Çocuklarda alerjik dermatitle mücadele eden birçok ebeveynin cephaneliğinde çinko merhemi de mevcuttur. Her şeyden önce, çocuk bezi döküntülerini kontrol etmek için kullanılır, ancak başka nedenlerden dolayı ciltte ortaya çıkan kızarıklıklarda da yardımcı olabilir. Ama dikkatle uygulanmalıdır: çinko aynı zamanda ciddi bir alerjendir ve merhem sadece döküntülerle durumu daha da kötüleştirebilir. Buna ek olarak, sivilce ve kabarcıklar ortaya çıktığında kesinlikle yararlı olan cildi kurutur, ancak bir bebeğin derisini soyduğunda rahatsızlık verir. Ebeveynler bu ilacı alerjilere karşı mücadelede uygulamaya karar verirlerse, çocuğun cildini ve nemlendiriciyi kurumasını önlemek için tedavi etmek gerekir.
Halk yöntemleri
- Alerjik döküntü belirtileri ile kalsiyum yardımı ile uğraşabilir, bunun için birçok yumurta kabuğu kullanın. Haşlanmış yumurtadan çıkarmadan önce, kozmetik kullanılmadan iyice yıkanmalıdır (soda kullanmak mümkündür). Çıkarılan kabuk kurutulmalıdır (2-3 gün sürer) ve bir toz haline öğütülmelidir.Bu toz, çocuklara günde iki kez bir çay kaşığı verilir.
- Papatya veya seri bir kaynatma. Bu otlar yaklaşık 15 dakika kaynatılır, sonra çorba yarım saat daha ısrar edilir. Kural olarak, akşam banyo öncesi banyoya eklenir. Sekans ve papatya kaşıntı ve iltihabı rahatlatır, çocuğun ve ebeveynlerinin geceleri uyumalarını sağlayan sakinleştirici bir etkiye sahiptir.
- Köknar yağı. Köknar aynı zamanda iltihabı hafifletmeye de yardımcı olur, bu yüzden köknar yağı genellikle merhem yapmak için kullanılır. Bunu yapmak için, kremada (C vitamini ile çocuklar için), köknar yağı (1 ila 3) ekleyin. Alerjik dermatitin ortaya çıktığı cilt alanları sabah ve akşam yağlanır.
Buna ek olarak, cildinde kızarıklık olan ve daha az mevcut olan çocuklar için hindiba ya da kartopu köklerinin deşifre edildiği çocuklar için kullanılırlar.
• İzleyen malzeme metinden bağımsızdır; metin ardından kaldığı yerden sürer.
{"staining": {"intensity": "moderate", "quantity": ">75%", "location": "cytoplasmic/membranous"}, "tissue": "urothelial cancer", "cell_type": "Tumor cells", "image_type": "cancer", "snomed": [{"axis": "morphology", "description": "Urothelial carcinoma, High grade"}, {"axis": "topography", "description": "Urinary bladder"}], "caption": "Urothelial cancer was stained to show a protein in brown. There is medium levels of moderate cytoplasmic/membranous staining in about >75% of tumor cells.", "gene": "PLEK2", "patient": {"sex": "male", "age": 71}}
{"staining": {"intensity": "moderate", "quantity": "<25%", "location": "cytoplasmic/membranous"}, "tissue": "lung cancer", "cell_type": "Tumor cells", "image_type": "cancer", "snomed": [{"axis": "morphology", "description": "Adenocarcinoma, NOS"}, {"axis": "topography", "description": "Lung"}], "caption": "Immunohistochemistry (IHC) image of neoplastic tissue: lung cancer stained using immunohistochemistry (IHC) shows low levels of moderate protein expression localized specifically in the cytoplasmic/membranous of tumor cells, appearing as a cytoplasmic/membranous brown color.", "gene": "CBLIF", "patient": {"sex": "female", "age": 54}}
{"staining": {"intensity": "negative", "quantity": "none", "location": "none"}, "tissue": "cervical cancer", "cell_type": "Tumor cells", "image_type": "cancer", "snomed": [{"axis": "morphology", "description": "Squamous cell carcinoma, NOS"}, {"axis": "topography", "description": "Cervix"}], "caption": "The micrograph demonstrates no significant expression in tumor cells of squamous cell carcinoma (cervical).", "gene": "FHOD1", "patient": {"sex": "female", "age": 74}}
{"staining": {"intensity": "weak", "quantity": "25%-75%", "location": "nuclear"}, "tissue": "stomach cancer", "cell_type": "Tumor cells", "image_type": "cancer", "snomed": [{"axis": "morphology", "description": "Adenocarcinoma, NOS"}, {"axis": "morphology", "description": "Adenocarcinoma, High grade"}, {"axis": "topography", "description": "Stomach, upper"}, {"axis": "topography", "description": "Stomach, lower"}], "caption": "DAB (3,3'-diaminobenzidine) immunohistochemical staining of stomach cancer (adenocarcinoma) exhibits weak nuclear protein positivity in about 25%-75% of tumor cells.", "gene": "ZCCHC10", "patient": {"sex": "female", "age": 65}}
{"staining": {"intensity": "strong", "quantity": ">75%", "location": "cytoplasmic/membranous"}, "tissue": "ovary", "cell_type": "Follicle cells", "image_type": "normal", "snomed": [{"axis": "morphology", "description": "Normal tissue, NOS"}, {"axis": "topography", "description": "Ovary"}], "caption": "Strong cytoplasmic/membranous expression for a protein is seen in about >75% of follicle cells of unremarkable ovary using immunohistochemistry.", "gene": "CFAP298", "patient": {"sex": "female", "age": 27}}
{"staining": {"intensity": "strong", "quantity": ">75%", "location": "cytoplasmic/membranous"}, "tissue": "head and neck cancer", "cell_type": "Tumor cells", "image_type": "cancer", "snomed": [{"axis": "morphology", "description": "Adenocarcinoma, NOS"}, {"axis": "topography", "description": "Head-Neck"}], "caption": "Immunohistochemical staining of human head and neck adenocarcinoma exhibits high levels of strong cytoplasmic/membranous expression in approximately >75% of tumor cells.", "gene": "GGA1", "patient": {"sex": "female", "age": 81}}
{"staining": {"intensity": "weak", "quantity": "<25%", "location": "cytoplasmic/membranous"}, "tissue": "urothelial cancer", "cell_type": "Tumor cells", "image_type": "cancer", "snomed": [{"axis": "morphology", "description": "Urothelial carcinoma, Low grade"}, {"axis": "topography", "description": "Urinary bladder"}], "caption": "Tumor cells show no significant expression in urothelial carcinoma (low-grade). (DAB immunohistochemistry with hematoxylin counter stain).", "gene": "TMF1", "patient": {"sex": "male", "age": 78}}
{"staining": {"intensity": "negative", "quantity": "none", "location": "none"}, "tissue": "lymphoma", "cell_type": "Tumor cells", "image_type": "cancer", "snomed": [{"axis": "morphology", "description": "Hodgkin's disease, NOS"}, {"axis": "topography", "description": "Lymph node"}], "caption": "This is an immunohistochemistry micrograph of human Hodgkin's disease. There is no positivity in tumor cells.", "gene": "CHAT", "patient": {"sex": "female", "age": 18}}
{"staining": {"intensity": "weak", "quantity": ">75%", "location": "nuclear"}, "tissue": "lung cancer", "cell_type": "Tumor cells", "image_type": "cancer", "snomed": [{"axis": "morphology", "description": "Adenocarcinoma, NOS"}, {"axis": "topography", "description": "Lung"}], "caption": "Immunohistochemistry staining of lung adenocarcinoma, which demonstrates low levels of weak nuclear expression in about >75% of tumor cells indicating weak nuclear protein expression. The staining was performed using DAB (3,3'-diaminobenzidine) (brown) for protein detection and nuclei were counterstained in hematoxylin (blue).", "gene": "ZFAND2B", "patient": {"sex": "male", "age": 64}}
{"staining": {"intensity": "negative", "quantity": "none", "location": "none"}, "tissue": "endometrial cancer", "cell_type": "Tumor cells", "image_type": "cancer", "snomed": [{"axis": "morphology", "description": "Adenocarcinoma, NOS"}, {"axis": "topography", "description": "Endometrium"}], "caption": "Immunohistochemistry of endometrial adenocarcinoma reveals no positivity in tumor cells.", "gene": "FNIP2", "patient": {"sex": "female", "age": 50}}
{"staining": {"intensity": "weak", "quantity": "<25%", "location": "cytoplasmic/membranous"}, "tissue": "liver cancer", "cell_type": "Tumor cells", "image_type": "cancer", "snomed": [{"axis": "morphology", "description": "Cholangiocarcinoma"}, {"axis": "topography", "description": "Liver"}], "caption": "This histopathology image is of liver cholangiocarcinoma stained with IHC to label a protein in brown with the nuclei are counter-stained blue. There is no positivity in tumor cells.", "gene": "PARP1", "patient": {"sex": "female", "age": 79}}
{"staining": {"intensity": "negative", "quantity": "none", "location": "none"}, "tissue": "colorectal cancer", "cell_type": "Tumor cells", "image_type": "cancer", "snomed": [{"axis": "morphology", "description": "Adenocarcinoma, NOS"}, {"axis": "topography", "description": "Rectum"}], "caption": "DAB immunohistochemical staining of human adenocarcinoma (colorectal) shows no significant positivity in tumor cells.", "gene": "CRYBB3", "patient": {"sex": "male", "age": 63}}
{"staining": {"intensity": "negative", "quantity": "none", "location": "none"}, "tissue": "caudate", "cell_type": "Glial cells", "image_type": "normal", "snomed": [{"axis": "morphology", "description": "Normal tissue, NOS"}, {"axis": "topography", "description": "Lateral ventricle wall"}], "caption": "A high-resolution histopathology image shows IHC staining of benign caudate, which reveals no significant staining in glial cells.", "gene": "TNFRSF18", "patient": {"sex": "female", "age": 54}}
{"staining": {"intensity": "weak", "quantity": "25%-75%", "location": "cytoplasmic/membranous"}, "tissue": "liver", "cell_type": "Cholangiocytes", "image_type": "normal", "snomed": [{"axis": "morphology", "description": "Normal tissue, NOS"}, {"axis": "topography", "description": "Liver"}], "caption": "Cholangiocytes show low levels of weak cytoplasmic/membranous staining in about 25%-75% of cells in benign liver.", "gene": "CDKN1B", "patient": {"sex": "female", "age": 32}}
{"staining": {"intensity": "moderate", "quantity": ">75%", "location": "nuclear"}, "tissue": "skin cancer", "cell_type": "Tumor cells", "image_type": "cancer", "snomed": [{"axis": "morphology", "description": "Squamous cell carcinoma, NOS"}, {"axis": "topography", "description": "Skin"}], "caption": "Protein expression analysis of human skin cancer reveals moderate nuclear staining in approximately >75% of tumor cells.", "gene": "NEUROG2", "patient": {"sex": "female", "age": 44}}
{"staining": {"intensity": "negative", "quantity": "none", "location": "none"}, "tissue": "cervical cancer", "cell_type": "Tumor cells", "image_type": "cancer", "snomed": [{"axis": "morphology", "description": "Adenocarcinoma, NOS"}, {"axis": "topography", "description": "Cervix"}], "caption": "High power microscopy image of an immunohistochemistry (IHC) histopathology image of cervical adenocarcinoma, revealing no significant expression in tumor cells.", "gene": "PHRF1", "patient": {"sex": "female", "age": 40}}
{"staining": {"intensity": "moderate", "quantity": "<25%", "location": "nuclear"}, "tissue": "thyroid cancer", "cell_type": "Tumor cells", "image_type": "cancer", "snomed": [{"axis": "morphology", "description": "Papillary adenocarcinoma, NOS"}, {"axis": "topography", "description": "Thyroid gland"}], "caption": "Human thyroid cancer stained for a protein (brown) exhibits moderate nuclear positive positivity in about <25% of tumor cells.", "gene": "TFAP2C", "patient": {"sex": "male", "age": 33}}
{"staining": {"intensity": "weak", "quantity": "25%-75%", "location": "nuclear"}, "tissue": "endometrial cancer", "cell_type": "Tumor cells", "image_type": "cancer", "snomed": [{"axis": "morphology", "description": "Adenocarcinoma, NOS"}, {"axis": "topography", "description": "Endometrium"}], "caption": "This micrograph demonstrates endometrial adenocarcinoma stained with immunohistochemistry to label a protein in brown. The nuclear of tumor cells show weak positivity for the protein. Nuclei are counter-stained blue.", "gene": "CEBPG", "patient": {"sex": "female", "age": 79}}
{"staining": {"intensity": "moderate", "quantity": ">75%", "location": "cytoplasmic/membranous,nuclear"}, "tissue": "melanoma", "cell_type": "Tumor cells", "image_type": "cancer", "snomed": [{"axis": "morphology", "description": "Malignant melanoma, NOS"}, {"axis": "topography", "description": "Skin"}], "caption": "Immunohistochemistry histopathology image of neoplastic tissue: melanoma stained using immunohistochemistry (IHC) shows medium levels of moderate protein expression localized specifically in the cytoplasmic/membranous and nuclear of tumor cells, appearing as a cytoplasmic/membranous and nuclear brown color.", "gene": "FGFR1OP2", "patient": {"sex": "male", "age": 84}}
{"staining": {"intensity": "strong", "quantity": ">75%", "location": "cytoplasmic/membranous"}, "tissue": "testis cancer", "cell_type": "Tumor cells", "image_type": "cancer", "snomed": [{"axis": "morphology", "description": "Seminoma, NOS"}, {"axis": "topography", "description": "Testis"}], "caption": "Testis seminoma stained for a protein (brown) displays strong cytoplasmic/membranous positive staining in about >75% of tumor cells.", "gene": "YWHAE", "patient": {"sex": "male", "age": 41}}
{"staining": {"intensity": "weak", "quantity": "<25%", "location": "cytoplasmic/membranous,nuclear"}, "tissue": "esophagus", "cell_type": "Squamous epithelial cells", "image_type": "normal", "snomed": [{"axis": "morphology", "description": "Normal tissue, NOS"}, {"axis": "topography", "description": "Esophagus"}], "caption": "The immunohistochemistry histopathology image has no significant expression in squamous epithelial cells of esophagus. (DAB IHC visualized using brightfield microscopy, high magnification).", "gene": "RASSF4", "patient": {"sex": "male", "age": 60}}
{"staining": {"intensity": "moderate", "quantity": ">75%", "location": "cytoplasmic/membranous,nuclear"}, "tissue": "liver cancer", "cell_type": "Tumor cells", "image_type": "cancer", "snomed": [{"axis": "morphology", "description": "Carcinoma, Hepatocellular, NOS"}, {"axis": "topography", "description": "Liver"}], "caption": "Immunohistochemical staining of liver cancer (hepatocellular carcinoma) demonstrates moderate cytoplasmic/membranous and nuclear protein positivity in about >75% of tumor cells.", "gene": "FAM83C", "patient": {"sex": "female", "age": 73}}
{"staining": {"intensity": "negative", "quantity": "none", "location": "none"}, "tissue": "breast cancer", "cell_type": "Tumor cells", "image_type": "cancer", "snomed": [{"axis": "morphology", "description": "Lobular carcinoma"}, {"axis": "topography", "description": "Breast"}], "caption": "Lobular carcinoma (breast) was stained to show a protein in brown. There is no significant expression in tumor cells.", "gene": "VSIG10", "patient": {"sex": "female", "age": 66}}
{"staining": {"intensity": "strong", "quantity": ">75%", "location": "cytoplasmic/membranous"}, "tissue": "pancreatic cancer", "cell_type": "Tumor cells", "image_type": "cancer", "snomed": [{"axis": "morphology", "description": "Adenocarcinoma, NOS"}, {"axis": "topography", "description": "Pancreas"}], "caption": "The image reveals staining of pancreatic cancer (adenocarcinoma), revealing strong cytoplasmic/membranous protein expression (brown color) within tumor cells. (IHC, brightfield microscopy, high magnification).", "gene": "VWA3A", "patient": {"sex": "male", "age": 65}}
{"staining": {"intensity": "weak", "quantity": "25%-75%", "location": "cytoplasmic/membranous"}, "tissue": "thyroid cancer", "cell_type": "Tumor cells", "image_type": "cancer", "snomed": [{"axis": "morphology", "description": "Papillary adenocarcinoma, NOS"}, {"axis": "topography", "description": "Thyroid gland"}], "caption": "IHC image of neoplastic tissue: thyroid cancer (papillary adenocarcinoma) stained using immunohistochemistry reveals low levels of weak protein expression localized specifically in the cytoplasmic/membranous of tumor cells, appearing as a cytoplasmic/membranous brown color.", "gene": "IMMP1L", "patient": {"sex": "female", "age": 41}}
Her durumda, kendi kendine tedaviden önce, bebeğin ebeveynleri doktorlara danışmalıdır.
İlk bakışta, diyatezi her ikinci çocukta görülen tehlikeli bir genelleştirilmiş hastalık gibi görünmektedir. Ancak, döküntülerin ortaya çıkmasının nedenlerini anladığında, ebeveynler, bir kural olarak, alerjilerle mücadelede, çocuğun bakımı ve beslenmesi için basit kuralları doğru bir şekilde izlemeleri gerektiğini anlamışlardır.Vakaların büyük çoğunluğunda, bu hoş olmayan hastalığın, çocukların yaşamı ve sağlığı üzerinde herhangi bir ciddi etkisi yoktur.
Video: diyatezi nedir ve tedavi edilmeli mi?